Die Verhältnismäßigkeitsprüfung erfolgt in vier Schritten:
Prüfungsschema
Wie prüft man: Eingriffe in die (Grund-)Rechte der Bürger sind nur verfassungskonform, wenn sie
I. | einem legitimen (gemeinwohlorientierten) Zweck dienen (Ziellegitimität), |
II. | zur Erreichung dieses Zwecks geeignet (d.h. zumindest zweckförderlich) sind, |
III. | erforderlich sind, d.h. es darf kein milderes Mittel ersichtlich sein, das den Zweck ebenso gut fördern könnte, also wirkungsgleich wäre, |
IV. | verhältnismäßig i.e.S. (proportional, angemessen) sind, d.h. bei der Abwägung darf die Schwere des Eingriffs nicht außer Verhältnis zu dem angestrebten Zweck stehen. |
Hinweis
Die Anwendbarkeit des Verhältnismäßigkeitsgrundsatzes ist nicht auf das Verhältnis zwischen Staat und Bürger beschränkt.
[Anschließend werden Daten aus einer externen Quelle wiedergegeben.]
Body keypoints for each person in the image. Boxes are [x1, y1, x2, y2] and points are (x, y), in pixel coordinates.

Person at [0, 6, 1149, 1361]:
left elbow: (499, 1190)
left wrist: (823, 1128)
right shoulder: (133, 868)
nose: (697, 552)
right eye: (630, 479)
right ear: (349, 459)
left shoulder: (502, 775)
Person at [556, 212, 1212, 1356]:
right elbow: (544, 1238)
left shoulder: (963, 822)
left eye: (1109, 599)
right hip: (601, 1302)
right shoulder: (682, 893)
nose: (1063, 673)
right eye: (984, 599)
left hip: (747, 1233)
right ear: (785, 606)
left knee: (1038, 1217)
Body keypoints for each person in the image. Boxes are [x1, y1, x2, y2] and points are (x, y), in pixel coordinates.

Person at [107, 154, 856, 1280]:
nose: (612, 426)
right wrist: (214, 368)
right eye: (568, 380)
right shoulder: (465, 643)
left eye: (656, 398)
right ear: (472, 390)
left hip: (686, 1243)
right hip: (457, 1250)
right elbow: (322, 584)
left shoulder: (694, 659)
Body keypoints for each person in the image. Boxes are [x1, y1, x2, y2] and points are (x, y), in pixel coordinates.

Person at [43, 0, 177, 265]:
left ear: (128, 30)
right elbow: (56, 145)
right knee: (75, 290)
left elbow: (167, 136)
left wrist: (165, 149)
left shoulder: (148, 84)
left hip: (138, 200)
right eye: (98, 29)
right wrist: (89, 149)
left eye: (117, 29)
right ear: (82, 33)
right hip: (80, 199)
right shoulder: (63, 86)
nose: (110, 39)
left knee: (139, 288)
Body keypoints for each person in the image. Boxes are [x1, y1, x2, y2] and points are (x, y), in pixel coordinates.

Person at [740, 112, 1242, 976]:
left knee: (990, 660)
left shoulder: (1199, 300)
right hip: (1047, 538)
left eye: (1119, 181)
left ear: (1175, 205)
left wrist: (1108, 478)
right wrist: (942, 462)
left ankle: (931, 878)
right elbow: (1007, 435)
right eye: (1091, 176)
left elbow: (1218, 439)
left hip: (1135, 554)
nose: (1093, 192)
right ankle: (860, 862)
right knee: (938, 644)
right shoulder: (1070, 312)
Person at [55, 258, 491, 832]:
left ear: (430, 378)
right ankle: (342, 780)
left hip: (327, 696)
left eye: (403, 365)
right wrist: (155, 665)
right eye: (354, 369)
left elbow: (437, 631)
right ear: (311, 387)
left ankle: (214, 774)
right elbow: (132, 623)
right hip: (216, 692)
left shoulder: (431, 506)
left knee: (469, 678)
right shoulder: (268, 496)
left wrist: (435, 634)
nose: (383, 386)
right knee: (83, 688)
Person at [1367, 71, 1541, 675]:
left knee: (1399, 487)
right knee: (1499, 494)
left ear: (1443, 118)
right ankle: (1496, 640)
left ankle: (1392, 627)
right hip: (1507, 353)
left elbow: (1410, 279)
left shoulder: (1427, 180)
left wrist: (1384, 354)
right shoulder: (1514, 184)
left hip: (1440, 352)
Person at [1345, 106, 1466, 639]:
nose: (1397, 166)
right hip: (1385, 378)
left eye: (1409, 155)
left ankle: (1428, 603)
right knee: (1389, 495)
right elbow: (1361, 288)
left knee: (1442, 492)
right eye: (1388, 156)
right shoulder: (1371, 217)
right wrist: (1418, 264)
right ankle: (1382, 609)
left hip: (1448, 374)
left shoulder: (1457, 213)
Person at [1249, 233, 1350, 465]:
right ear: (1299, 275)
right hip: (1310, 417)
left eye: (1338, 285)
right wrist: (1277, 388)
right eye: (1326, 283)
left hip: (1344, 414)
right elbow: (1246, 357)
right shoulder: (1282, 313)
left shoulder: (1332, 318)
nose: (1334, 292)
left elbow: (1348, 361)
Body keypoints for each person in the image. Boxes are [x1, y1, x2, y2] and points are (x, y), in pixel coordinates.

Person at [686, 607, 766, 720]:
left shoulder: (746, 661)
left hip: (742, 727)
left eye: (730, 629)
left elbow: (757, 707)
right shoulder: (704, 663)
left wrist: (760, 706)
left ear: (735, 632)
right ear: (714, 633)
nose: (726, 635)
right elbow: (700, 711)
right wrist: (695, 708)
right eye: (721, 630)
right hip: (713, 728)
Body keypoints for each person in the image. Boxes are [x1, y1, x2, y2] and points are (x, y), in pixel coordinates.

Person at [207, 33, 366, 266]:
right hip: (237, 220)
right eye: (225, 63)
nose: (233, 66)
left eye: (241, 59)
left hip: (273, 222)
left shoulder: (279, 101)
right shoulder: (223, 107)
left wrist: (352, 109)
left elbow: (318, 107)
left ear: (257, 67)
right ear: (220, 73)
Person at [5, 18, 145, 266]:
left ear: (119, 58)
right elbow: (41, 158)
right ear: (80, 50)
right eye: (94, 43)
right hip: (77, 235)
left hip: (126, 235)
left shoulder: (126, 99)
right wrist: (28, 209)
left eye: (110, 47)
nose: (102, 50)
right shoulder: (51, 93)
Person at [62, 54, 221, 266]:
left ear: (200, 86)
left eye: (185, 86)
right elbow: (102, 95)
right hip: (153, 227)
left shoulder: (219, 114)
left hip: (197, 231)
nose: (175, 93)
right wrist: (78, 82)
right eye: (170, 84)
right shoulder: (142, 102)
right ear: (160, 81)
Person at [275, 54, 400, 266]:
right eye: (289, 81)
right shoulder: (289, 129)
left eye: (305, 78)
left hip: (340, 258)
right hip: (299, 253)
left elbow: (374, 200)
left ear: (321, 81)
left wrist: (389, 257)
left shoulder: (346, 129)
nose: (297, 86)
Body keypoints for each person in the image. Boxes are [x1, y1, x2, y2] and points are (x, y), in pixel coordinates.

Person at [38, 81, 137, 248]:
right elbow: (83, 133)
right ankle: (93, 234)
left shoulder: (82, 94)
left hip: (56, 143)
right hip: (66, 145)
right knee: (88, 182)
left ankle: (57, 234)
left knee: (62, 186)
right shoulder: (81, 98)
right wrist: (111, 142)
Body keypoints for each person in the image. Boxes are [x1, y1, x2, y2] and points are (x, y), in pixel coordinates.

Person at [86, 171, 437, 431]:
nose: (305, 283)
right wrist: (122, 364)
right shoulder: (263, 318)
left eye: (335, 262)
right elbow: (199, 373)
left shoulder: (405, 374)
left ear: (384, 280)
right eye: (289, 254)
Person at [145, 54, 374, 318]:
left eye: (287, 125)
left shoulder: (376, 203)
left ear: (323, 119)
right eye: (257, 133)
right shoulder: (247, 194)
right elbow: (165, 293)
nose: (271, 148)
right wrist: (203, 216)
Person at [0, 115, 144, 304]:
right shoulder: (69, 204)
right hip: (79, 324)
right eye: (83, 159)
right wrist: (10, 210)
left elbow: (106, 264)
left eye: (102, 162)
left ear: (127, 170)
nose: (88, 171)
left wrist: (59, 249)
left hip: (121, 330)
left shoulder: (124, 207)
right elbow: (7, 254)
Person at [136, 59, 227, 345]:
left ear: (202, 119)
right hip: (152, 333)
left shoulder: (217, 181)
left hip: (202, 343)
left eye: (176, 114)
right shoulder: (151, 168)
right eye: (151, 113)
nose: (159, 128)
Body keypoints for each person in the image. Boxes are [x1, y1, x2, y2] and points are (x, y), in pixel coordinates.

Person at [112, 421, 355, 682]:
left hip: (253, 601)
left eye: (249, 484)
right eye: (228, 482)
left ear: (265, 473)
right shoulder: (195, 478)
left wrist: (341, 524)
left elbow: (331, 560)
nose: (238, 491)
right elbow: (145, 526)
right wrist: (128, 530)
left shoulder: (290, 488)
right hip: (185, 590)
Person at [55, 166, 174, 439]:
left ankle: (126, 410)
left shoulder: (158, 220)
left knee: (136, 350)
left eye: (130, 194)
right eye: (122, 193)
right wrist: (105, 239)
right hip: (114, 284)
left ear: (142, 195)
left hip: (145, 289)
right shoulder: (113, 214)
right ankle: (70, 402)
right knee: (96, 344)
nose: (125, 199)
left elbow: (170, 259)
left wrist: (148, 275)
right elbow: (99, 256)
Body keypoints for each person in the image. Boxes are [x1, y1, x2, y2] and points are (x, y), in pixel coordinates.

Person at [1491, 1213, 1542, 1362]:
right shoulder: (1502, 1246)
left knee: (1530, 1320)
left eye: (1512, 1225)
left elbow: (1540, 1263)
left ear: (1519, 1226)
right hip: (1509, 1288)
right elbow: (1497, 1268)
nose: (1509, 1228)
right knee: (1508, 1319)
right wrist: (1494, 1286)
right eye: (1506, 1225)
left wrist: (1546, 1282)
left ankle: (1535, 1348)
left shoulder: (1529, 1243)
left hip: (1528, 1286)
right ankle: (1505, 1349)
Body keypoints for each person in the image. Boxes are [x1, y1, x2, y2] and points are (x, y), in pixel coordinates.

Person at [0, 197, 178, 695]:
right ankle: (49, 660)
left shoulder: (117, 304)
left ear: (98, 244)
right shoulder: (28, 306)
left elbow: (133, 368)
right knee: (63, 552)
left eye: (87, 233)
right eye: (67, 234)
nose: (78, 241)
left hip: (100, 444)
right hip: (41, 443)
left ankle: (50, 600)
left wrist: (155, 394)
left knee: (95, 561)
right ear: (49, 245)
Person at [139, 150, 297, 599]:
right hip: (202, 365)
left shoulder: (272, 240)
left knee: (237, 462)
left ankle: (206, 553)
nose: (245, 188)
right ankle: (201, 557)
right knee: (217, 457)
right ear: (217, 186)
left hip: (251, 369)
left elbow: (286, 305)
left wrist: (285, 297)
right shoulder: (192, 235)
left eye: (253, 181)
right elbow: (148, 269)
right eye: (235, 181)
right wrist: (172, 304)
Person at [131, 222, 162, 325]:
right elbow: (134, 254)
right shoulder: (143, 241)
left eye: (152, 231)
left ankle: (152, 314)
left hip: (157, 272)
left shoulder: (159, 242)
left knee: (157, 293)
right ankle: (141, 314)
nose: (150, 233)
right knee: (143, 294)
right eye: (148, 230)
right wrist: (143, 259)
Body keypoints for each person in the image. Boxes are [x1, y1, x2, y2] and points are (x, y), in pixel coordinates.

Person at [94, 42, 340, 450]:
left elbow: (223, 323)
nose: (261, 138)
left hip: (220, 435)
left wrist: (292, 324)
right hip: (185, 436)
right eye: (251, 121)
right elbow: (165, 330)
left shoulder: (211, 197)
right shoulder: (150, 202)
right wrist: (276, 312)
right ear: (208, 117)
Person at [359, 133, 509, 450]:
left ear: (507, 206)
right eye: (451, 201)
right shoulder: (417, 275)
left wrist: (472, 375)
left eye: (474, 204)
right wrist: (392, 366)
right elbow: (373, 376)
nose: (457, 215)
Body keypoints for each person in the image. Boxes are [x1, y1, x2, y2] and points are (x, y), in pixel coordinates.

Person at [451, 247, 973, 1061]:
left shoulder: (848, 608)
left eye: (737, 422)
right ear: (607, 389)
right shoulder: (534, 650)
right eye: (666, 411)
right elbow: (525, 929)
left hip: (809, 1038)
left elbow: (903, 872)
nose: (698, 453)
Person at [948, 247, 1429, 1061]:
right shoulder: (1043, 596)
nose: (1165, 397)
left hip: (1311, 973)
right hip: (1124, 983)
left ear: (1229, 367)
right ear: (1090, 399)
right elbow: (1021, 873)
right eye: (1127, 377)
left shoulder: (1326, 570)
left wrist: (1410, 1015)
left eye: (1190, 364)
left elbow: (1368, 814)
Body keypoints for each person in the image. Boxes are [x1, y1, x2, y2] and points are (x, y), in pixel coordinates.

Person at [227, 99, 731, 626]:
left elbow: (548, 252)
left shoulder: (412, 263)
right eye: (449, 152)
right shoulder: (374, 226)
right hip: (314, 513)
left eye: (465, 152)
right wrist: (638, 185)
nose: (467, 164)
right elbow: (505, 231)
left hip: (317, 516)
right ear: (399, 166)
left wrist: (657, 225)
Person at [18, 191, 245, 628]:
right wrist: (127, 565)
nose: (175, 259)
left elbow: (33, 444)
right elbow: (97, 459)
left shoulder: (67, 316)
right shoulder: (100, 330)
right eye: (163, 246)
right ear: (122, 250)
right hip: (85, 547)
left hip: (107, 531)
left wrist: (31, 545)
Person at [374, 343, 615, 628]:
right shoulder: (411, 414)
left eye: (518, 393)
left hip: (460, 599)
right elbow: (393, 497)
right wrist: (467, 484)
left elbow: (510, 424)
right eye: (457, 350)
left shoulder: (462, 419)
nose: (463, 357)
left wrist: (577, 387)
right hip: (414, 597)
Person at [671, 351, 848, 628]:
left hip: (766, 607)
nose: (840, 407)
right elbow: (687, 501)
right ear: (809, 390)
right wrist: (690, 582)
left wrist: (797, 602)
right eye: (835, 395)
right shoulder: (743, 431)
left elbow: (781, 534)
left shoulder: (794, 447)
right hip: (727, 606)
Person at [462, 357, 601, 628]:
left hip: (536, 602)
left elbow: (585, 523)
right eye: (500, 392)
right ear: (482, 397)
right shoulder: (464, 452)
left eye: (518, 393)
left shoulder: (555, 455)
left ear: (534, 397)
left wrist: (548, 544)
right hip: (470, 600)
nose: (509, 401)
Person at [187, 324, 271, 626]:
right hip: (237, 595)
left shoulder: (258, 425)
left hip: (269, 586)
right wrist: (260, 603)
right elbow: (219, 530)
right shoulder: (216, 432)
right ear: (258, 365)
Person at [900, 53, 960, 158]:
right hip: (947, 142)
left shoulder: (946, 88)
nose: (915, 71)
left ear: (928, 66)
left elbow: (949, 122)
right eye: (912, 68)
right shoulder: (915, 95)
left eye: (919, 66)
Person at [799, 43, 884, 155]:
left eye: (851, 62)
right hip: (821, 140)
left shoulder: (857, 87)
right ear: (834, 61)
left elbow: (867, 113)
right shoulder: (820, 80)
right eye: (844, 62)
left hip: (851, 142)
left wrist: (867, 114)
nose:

Im Bereich der kommunalen Selbstverwaltung erklärt das BVerfG im Verhältnis zwischen Staat und Kommunen diesen Grundsatz ebenfalls für anwendbar.BVerfG NVwZ 2015, 728, 730; vgl. hierzu im Einzelnen Bätge Kommunalrecht NRW, Rn. 47 ff. Auch im Verhältnis zwischen Bund und Ländern kann sich aus dem Prinzip der Bundestreue das Erfordernis eines verhältnismäßigen Vorgehens ergeben.Vgl. zur Bundestreue BVerfGE 81, 310, 337 f.